Avec du verre fin, le verre ne pardonne pas les écarts de température. Si vous appliquez une différence de température de 0,5 mm sur toute la surface du verre, vous verrez des déformations, des distorsions optiques ou des fissures qui ne se manifestent que lors de l’inspection finale. Les fours à convection ont des temps de réponse lents, tandis que les panneaux radiants classiques sont affectés par les variations d’émissivité entre les surfaces recouvertes et non recouvertes. C’est pourquoi nous utilisons des chauffages infrarouges spécifiquement conçus pour le verre fin.
Ce qui est important sur le plan technique Nous utilisons des émetteurs infrarouges à ondes courtes, capables de fournir rapidement de l’énergie, sans faire monter en température l’appareil lui-même ni l’air environnant.
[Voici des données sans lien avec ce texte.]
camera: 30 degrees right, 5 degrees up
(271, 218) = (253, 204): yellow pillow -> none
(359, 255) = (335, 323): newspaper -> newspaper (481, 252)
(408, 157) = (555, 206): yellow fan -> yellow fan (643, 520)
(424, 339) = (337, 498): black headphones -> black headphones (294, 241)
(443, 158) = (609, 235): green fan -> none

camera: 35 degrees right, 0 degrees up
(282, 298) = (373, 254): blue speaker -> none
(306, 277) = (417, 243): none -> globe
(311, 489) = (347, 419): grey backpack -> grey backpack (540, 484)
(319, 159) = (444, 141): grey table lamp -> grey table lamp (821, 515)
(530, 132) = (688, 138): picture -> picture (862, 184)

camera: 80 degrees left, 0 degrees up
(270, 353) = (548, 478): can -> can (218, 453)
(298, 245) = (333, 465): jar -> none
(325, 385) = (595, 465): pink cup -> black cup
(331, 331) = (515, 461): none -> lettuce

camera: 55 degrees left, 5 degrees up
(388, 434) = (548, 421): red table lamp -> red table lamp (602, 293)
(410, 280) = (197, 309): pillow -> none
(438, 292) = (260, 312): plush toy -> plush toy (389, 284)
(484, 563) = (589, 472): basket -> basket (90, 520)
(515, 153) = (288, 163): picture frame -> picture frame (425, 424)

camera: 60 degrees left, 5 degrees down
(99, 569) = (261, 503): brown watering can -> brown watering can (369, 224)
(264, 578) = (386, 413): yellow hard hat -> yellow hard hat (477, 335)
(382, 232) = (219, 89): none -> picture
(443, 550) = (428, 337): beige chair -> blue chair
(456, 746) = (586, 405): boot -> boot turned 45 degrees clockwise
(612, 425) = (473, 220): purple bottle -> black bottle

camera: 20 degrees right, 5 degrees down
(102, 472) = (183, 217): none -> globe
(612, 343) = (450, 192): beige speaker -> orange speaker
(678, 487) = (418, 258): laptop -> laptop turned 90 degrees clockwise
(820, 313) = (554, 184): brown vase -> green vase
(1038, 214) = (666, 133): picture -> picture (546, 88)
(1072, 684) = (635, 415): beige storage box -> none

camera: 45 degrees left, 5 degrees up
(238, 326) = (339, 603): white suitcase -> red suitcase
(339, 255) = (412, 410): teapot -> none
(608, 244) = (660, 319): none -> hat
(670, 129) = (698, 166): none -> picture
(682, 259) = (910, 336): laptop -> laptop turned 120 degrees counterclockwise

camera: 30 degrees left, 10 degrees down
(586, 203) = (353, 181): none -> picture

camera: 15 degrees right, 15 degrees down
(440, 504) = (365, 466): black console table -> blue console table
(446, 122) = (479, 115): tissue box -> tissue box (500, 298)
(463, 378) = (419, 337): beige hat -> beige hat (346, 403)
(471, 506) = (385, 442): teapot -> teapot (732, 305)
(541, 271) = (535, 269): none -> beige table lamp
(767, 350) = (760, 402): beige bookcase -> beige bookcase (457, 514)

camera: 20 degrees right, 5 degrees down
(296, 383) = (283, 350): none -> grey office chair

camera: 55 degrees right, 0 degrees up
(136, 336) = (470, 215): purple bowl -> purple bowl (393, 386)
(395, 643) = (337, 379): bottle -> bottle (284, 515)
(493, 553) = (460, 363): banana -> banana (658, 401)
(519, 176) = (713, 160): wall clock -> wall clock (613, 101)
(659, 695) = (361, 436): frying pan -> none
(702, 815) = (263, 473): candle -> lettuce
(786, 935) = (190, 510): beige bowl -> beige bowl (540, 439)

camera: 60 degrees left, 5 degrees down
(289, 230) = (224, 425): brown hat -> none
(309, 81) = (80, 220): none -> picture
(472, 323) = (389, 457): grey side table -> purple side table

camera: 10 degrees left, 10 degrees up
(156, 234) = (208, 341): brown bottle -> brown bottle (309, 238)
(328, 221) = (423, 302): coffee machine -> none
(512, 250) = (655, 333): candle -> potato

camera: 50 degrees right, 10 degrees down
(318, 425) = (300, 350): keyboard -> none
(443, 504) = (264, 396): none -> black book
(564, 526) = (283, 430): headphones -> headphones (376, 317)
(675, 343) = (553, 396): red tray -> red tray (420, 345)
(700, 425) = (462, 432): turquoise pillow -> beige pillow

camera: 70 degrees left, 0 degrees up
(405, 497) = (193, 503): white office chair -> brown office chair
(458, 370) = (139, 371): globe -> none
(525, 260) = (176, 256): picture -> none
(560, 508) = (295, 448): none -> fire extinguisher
La longueur d’onde optimale est choisie en fonction de l’absorption du verre, afin que la chaleur atteigne exactement là où elle est nécessaire – à la surface du verre – puis se diffuse vers l’intérieur avec un gradient minimal. Cela permet de créer un champ thermique contrôlé, ce qui limite les déformations du verre. La puissance de chauffage peut être ajustée en fonction des besoins, afin de pouvoir régler la température pour 1,1 mm, 2,1 mm ou 3,2 mm, sans avoir à modifier les paramètres du processus.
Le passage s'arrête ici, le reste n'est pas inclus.